The two companies have jointly developed a series of new midrange and high-end servers built on a new SPARC64 VI processor, developed by Fujitsu and based on Sun’s SPARC architecture.

The SPARC64 VI is a dual-core and dual-threaded version of the SPARC64 V, so performance is considerably faster due to the extra processing power.

The midrange systems are dubbed M4000 and M5000, while the high-end systems are M8000 and M9000. They will range from 2 to 64 processors, 16GB to 2TB of memory and from five to 288 PCI-Express slots. The machines can be configured in up to 24 separate partitions for server virtualization, with the ability to move resources around the system to maximize efficiency.

These new servers will run only Solaris 10, whereas previous servers from the two companies ran Solaris 8 and 9 as well. Sun is promising 100 percent Solaris binary compatibility with existing applications written for all versions of Solaris.

“This particular project is the culmination of three years of cooperative development between our two teams and the first one done at the system level to encompass all aspects of the system,” said Bob McGaughey, director of enterprise servers in the Systems Marketing Group at Sun, on a conference call with journalists.

The new systems will provide a 50 percent performance improvement in mixed workloads over older systems, said McGaughey. “These systems are designed to solve the world’s heaviest workload problems and bring mainframe reliability at open systems prices,” he said.

The servers are available now, but they won’t be cheap.

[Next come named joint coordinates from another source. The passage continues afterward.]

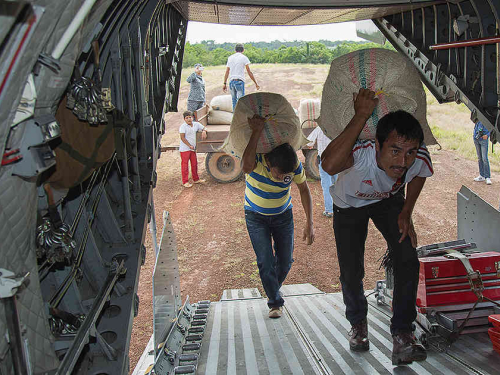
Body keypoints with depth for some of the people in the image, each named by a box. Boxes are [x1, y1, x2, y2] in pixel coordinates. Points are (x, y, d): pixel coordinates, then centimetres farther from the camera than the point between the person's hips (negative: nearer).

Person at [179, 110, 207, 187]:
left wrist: (204, 131, -8)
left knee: (194, 164, 14)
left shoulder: (196, 124, 6)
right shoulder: (183, 126, -11)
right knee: (185, 165, -1)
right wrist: (189, 146, -16)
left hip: (193, 148, 6)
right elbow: (182, 138, -15)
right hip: (185, 149, -6)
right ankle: (185, 182, 4)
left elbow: (204, 128, 17)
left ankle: (196, 179, 27)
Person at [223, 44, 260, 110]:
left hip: (231, 81, 5)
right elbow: (249, 72, -5)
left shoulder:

The M4000/M5000 will run anywhere from $50,000 to $200,000, while the M8000/M9000 line will start at $200,000 and scale to several millions of dollars, said McGaughey.

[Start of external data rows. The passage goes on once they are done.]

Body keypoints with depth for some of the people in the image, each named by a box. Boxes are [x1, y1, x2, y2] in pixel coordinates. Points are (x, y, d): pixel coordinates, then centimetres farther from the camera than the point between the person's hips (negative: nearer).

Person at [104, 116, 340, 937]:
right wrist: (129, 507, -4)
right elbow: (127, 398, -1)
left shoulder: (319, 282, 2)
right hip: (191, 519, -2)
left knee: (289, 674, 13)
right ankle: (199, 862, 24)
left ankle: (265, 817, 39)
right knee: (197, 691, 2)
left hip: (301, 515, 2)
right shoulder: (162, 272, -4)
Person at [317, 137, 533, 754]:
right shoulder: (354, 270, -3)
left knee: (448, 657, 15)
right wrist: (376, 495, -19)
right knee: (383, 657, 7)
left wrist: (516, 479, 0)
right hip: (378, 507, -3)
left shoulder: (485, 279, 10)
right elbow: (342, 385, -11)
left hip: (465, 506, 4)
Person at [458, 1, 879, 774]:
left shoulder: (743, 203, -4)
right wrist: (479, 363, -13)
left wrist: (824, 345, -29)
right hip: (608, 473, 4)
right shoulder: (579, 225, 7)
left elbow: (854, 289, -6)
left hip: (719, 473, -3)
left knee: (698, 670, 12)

Sun and Fujitsu will sell their own branded products with identical hardware but will feature different service offerings.

Not to leave the smaller businesses out, Sun also announced a pair of rebranded entry-level servers based on its UltraSPARC T1 “Niagara” processor, which have eight cores, each able to handle four threads at a time, and 64GB of memory.

The T1000 and T2000 models carry the Sun, Fujitsu and Fujitsu/Siemens brand names.